The original list of items was identified by independent academic analysis in 2004: Developing deprivation questions for the Family Resources Survey. The questions were designed to be the best discriminator between those families that are deprived and those that are not. A new suite of material deprivation questions was later developed specifically for pensioners. However, no questions currently exist to report material deprivation for working-age adults without children.

Users we spoke to told us that material deprivation is often an easier poverty concept to communicate than income thresholds, as the public tend to associate poverty with a lack of resources, rather than just a lack of income. We also found that many users feel material deprivation can be used as a proxy for lived experience of poverty. Material deprivation is included in the SMC’s ‘lived experience’ indicators.

DWP already produce statistics within HBAI on children in ‘combined low income and material deprivation’ for children in families which are classed as materially deprived and have an equivalised household income below 70% of median income before housing costs, and statistics on children in ‘severe low income and material deprivation’, where the equivalised household income is below 50% of median income before housing costs. DWP are considering ways to improve or extend these statistics to provide users with a better understanding of those in deep poverty who lack essential resources and income.

Although users we spoke to find the DWP’s material deprivation statistics useful, they raised concerns about the suitability of the current set of questions and whether they are reflective of essential needs in society today. The HBAI methodology document states that the questions are kept under review, with the last update taking place in 2010/11. Some users pointed to JRF’s Minimum Income Standards (MIS) research as representing a more reflective set of basic needs in society today. This research is based on what the public has said is needed for a decent minimum living standard, as opposed to essential items and services. The MIS are updated more regularly than the material deprivation questions.

We found that the current material deprivation questions are weakened by the lack of clarity in some of the questions – for example around holidays, where a holiday is not defined as being in the UK or abroad, an answer which may involve dramatically different costs. Similarly, the questions on material deprivation do not ask individuals about their income. If your income is above the poverty lines drawn in HBAI, it is still possible to be classed as materially deprived, but not considered to be in poverty. The material deprivation measure therefore needs to be considered alongside the low-income measures for it to be meaningful. There is also currently no way to compare material deprivation across different groups for example, couples with children, without children and pensioners.

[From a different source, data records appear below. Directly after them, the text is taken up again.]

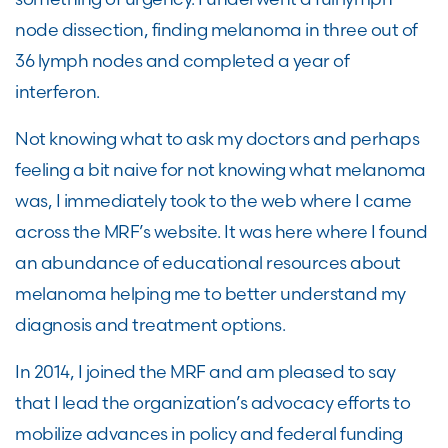
node dissection, finding melanoma in three out of
36 lymph nodes and completed a year of
interferon.
Not knowing what to ask my doctors and perhaps
feeling a bit naive for not knowing what melanoma
was, I immediately took to the web where I came
across the
MRF’s
website. It was here where I found
an abundance of educational resources about
melanoma helping me to better understand my
diagnosis and treatment options.
In 2014, I joined the M
RF
and am pleased to say
that I lead the organization
’
s advocacy efforts to
mobilize advances in policy and federal funding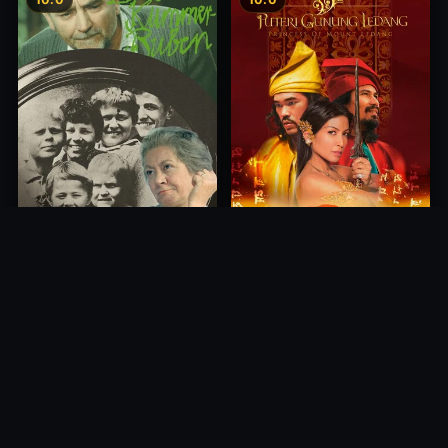
Princess of Mount Ledang
Die 6 Kummer-Buben
2004
1968
10.0
10.0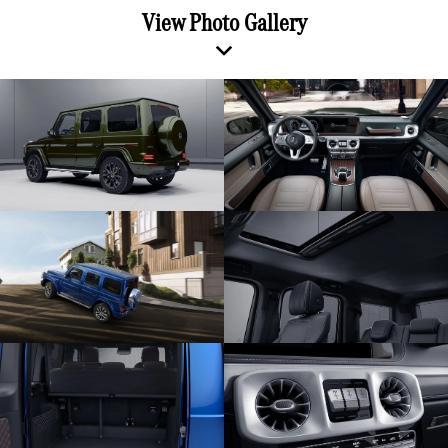
View Photo Gallery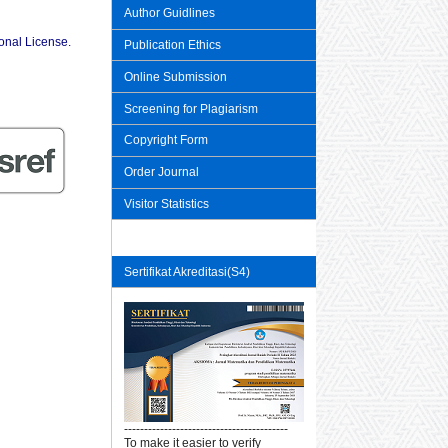
Author Guidlines
ional License
.
Publication Ethics
Online Submission
Screening for Plagiarism
Copyright Form
Order Journal
Visitor Statistics
Sertifikat Akreditasi(S4)
-----------------------------------------
To make it easier to verify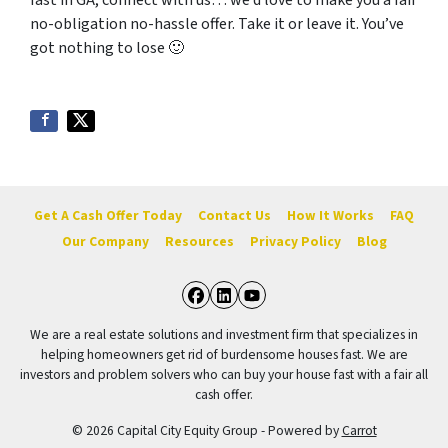
fast in GA, connect with us… we’d love to make you a fair
no-obligation no-hassle offer. Take it or leave it. You’ve
got nothing to lose
🙂
Get A Cash Offer Today
Contact Us
How It Works
FAQ
Our Company
Resources
Privacy Policy
Blog
Facebook
LinkedIn
YouTube
We are a real estate solutions and investment firm that specializes in
helping homeowners get rid of burdensome houses fast. We are
investors and problem solvers who can buy your house fast with a fair all
cash offer.
© 2026 Capital City Equity Group - Powered by
Carrot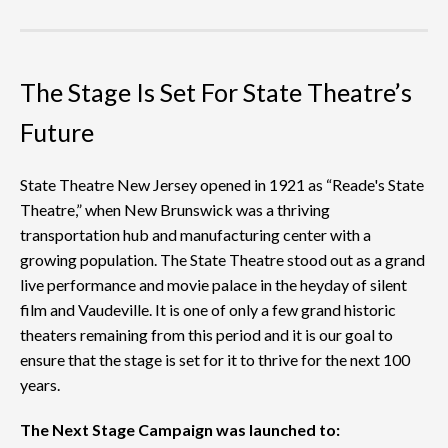
The Stage Is Set For State Theatre’s
Future
State Theatre New Jersey opened in 1921 as “Reade's State
Theatre,” when New Brunswick was a thriving
transportation hub and manufacturing center with a
growing population. The State Theatre stood out as a grand
live performance and movie palace in the heyday of silent
film and Vaudeville. It is one of only a few grand historic
theaters remaining from this period and it is our goal to
ensure that the stage is set for it to thrive for the next 100
years.
The Next Stage Campaign was launched to: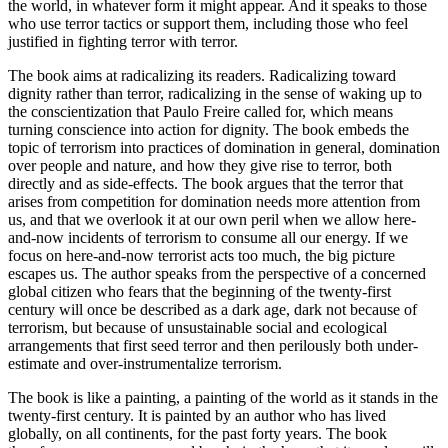
the world, in whatever form it might appear. And it speaks to those
who use terror tactics or support them, including those who feel
justified in fighting terror with terror.
The book aims at radicalizing its readers. Radicalizing toward
dignity rather than terror, radicalizing in the sense of waking up to
the conscientization that Paulo Freire called for, which means
turning conscience into action for dignity. The book embeds the
topic of terrorism into practices of domination in general, domination
over people and nature, and how they give rise to terror, both
directly and as side-effects. The book argues that the terror that
arises from competition for domination needs more attention from
us, and that we overlook it at our own peril when we allow here-
and-now incidents of terrorism to consume all our energy. If we
focus on here-and-now terrorist acts too much, the big picture
escapes us. The author speaks from the perspective of a concerned
global citizen who fears that the beginning of the twenty-first
century will once be described as a dark age, dark not because of
terrorism, but because of unsustainable social and ecological
arrangements that first seed terror and then perilously both under-
estimate and over-instrumentalize terrorism.
The book is like a painting, a painting of the world as it stands in the
twenty-first century. It is painted by an author who has lived
globally, on all continents, for the past forty years. The book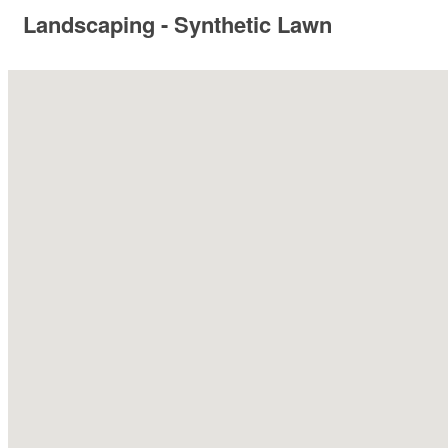
Landscaping - Synthetic Lawn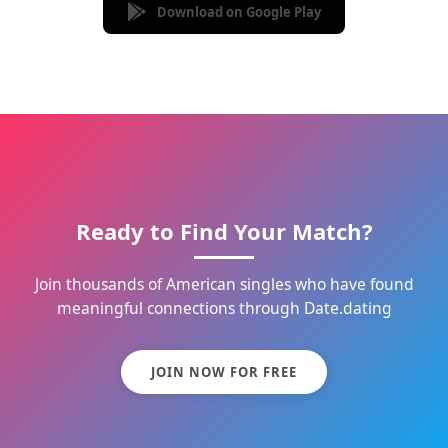
Download on Google Play
Ready to Find Your Match?
Join thousands of American singles who have found
meaningful connections through Date.dating
JOIN NOW FOR FREE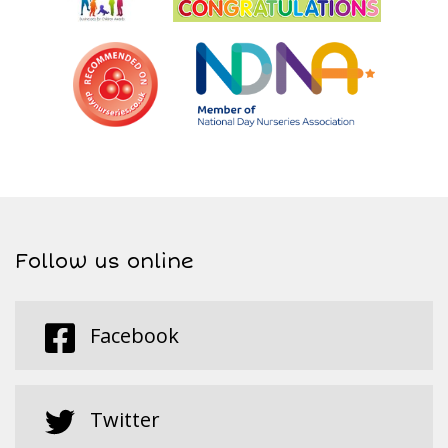
Follow us online
Facebook
Twitter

To increase the public value of the existing statistics, DWP should:

  • review the current set of questions which underpin material deprivation and determine a way to compare material deprivation across groups, in collaboration with other producers across the GSS who use these questions.
  • increase the consistency in the way it reports material deprivation, as it currently reports material deprivation of children in households with less than 50% and 70% of median income but not at 60%.